▸ **Document passage**
Running scheduled tasks in SeedDMS

Whenever lots of data is managed like SeedDMS does it, there is sooner or later a need for running certain task, e.g. to do clean ups or update operations, or simply to check for data changes occurred over the past. One of the rather obvious operations in SeedDMS is checking for expired documents. But there are others, like informing users about reviews or approvals to be due or updating the full text index. None of them would ever be done without an external trigger, because a web application is not a constantly running process doing all the above at recurring intervals. A document in SeedDMS, which has expired some time ago, will not change its status to expired unless a user accesses that document and forces SeedDMS to check the expiration date again. If you were looking at the database, you would see a document remaining in its old state. In most cases this is just fine, because nobody actually cares about the status of a document unless it is being accessed. But there are other cases where it makes a difference. The full text index, which also stores the status of a document, will not be aware of the expired documents, unless it is updated regularly. That’s why the so called scheduler was added in SeedDMS 6.

The scheduler

The scheduler in SeedDMS manages those task which need to be run regularly. It is much like a cron daemon on Unix systems and actually the way to schedule a task has been borrowed from crond.

▸ **Supplied entries**
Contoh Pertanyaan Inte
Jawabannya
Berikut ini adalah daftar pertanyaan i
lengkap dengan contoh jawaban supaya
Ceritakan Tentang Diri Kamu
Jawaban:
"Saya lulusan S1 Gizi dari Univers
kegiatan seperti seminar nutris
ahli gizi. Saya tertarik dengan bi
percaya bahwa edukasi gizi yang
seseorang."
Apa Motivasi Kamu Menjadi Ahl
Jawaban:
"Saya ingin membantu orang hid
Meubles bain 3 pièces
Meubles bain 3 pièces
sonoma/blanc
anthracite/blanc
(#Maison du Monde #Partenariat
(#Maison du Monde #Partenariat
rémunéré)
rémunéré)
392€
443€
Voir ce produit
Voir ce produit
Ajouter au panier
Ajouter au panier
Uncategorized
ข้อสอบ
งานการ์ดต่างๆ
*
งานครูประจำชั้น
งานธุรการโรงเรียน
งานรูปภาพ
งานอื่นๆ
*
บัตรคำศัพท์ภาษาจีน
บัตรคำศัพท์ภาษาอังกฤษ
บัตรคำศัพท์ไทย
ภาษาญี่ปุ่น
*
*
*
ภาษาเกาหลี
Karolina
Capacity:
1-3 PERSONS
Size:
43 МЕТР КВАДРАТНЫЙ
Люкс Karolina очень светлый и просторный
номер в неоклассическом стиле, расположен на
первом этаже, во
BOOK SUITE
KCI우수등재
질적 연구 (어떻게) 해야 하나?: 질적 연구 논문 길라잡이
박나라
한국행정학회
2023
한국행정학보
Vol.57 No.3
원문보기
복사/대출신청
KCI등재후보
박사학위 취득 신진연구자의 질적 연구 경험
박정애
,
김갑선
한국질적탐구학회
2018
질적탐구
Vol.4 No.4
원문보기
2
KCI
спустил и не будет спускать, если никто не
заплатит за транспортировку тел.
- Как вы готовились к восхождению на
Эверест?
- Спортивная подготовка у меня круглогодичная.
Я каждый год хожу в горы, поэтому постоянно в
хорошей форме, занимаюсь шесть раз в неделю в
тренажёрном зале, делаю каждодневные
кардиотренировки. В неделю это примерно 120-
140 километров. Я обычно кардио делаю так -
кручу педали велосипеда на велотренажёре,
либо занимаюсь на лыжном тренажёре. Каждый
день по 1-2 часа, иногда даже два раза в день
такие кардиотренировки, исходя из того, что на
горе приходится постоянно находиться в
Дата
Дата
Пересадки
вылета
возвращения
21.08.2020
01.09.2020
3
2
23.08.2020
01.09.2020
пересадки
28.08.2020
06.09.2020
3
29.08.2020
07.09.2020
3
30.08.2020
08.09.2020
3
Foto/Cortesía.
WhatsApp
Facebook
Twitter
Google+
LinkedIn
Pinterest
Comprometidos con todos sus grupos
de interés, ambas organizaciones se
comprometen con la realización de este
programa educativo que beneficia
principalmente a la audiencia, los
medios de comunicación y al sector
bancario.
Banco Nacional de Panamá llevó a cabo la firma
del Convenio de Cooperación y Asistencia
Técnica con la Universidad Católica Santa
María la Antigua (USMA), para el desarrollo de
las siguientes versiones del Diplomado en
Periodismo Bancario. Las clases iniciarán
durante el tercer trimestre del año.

▸ **Work to complete**
Please carry on the SeedDMS scheduler article from its last sentence. The listing is separate material, unrelated to the SeedDMS scheduler article.

▸ **Response**
SeedDMS 6 already ships with a small number of tasks, which need to be configured and activated to be of any use.

  • finding expired documents and informing the owner
  • updating or recreating the full text index
  • checking for an incorrect checksum of a document
  • checking for missing preview images
  • checking for upcomming events in the calendar and informing the owner of the event

Many of the available extensions add more task of this kind, e.g. to import mail attachments, checking for due revisions, emptying the trash can, etc.

If you have ever looked into the directory utils of your SeedDMS installation, you will find some php scripts which do exactly what the tasks above do. In the past those scripts had to be called individually by a cron job. Hence, each task needs its own cron job. The scheduler comprises all tasks into one cron job, by just calling utils/seeddms-schedulercli. All the remaining configuration and activation of a task can be done within SeedDMS.

Configuring the scheduler

The scheduler itself also is not a constantly running process, it must be run by a cronjob with the same user running your webserver

*/5 * * * * /home/seeddms/utils/seeddms-schedulercli --mode=run

In this particular case it is run every 5 minutes. It could be less or more time between the runs, but keep in mind that this is also the minimum time between two runs of a task. If you configure a task to run every minute, it will not do it if the scheduler is run every 5 minutes.

The scheduler will not run unless a user cli_scheduler exists in SeedDMS. This user will be the one used to access the documents and folders. Hence, it should have sufficient access rights.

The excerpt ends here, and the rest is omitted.